**Activity**
Your task is to repeat exactly the lines below between the line holding "index mcp: (101, 259)" and the line holding "pinky tip: (202, 570)", inclusive, and only those.

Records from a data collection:

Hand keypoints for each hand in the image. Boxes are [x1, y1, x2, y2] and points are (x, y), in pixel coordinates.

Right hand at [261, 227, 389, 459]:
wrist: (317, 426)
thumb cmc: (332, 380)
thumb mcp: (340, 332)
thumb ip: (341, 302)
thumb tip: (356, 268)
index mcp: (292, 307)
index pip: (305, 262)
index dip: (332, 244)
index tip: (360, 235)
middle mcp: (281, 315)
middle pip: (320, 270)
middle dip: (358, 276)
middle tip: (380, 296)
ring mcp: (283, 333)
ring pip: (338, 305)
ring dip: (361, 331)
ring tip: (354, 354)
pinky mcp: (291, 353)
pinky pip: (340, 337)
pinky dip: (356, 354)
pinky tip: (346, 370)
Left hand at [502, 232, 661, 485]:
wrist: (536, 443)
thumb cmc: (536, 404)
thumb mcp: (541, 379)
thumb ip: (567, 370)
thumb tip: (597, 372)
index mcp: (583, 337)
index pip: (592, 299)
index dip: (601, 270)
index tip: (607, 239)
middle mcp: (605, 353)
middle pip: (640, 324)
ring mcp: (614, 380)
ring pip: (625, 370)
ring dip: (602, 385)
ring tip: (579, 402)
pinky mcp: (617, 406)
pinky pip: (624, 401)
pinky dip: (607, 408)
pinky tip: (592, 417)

...

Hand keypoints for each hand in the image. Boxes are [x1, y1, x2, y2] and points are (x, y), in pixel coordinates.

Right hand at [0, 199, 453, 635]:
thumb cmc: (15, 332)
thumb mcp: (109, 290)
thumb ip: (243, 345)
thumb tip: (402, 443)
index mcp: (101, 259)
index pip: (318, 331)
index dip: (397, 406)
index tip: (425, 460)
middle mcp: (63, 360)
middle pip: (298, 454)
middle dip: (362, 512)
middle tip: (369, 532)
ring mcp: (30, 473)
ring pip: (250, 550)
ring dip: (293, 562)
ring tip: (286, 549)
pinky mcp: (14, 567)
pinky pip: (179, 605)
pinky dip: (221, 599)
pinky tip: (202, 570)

**Answer area**
index mcp: (101, 259)
index pip: (318, 331)
index dip: (397, 406)
index tip: (425, 460)
middle mcp: (63, 360)
middle pip: (298, 454)
middle dip: (362, 512)
middle tip: (369, 532)
ring mcp: (30, 473)
ring pip: (250, 550)
ring dip: (293, 562)
ring tip: (286, 549)
pinky mcp: (14, 567)
pinky pip: (179, 605)
pinky dip: (221, 599)
pinky tip: (202, 570)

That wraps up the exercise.